A few rubber gloves, rubber bands and some cheap mini cigars from our local gas station or convenience store.
Also get a good, bright LED flashlight to locate the escaping smoke. Look deep in the engine compartment and under the engine if needed. Do not forget the dipstick guide tube and the lower CCV oil return line. These areas may be hard to see from above in the engine compartment.

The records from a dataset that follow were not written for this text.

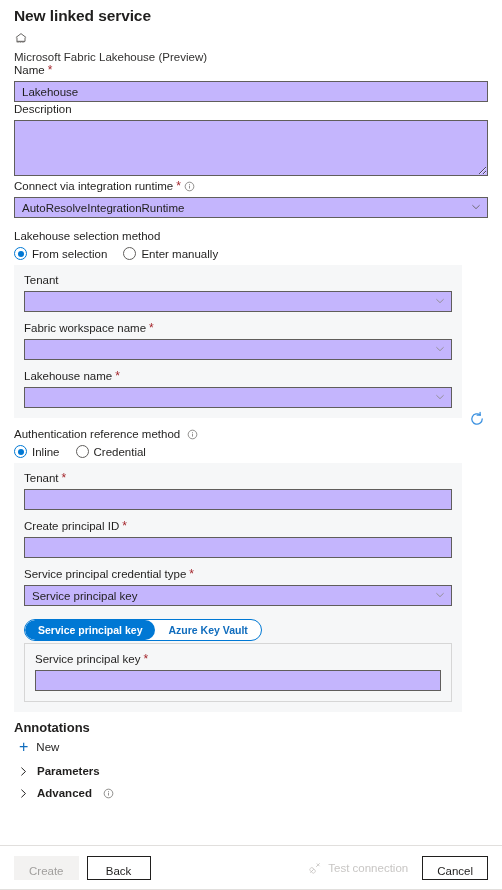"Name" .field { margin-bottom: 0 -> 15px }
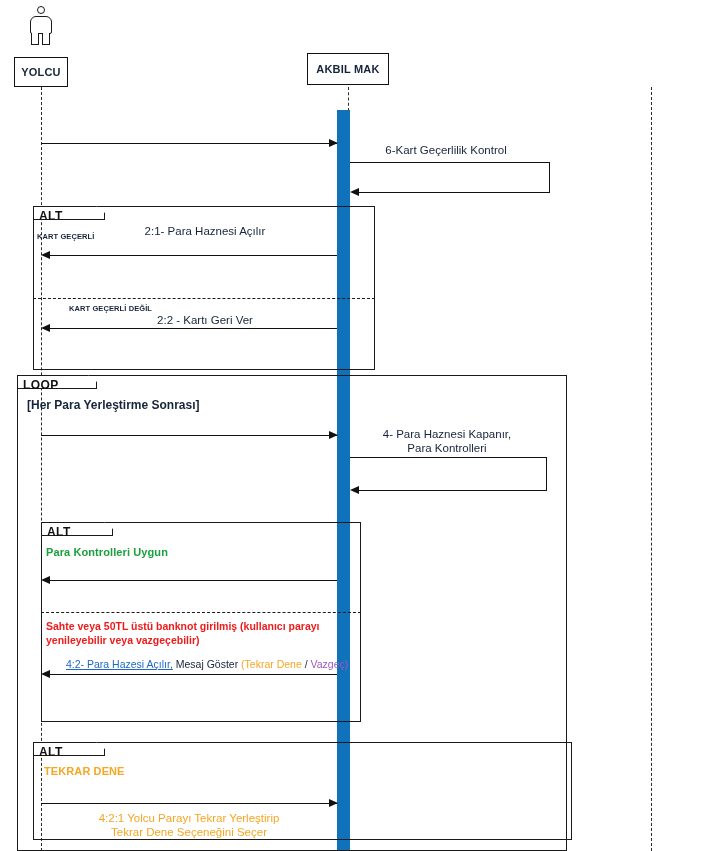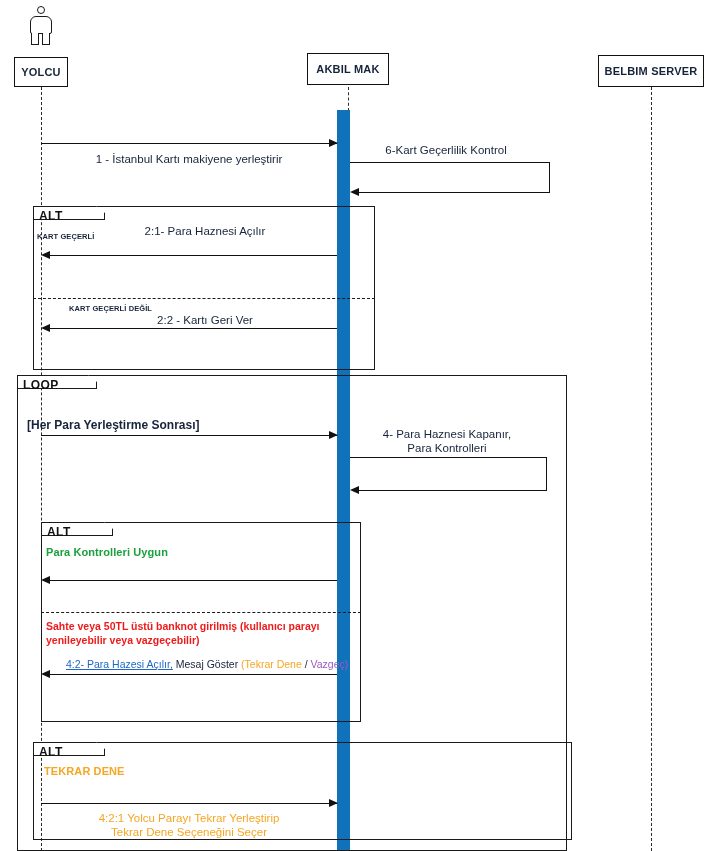"BELBIM SERVER" div.lifeline-box { html: <div> <span>BELBIM SERVER</span> </div> -> none }
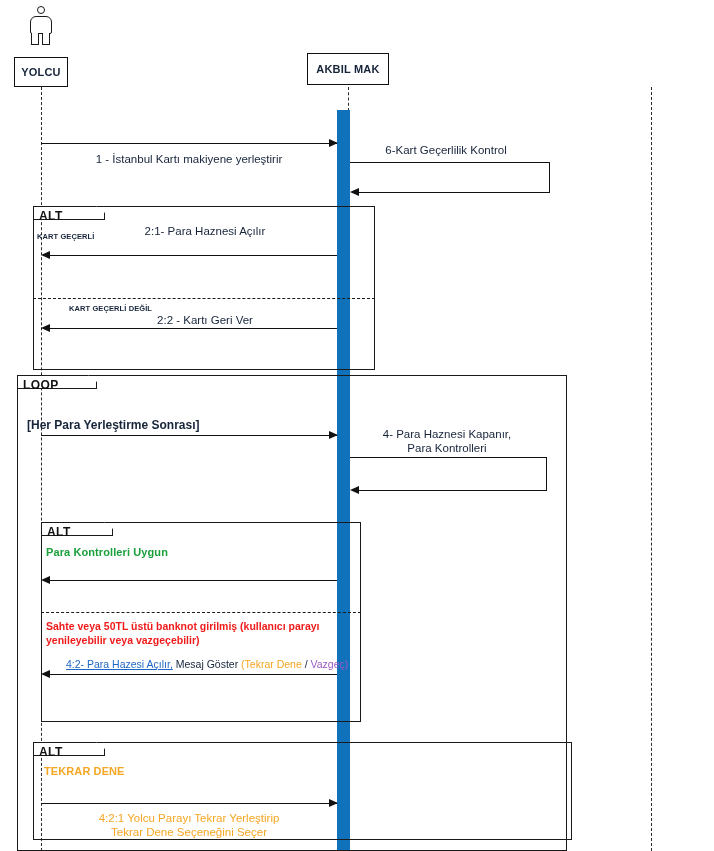"1 - İstanbul Kartı makiyene" div.msg-label { html: <div>1 - İstanbul Kartı makiyene yerleştirir</div> -> none }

After looking for intake air leaks, remove the oil fill cap and allow the crankcase to fully fill up with smoke, then replace the oil fill cap. Check for cracks in the valve covers and leaks around the grommets, half moons and around the perimeter of the valve cover.
Common areas of leaks:
Upper and lower intake boots
Upper intake boot around F connector
DISA main O-ring and shaft area
Vacuum hoses under the rear of the intake
Fuel pressure vent hose that connects to the F connector on the upper intake boot and under the drivers floor board where it connects to the fuel pressure regulator
CCV and hoses, especially the lower oil return line
Dipstick and dipstick guide tube
Oil fill cap
Valve cover gaskets and cracked valve covers
SAP vacuum line to Kombi valve on front of engine, this will not leak smoke because of the control valve under the rear of the intake
Power brake booster sucking jet pump and hoses.
Note that the brake booster usually cannot be smoke tested because of the input vacuum check valve at the booster connection.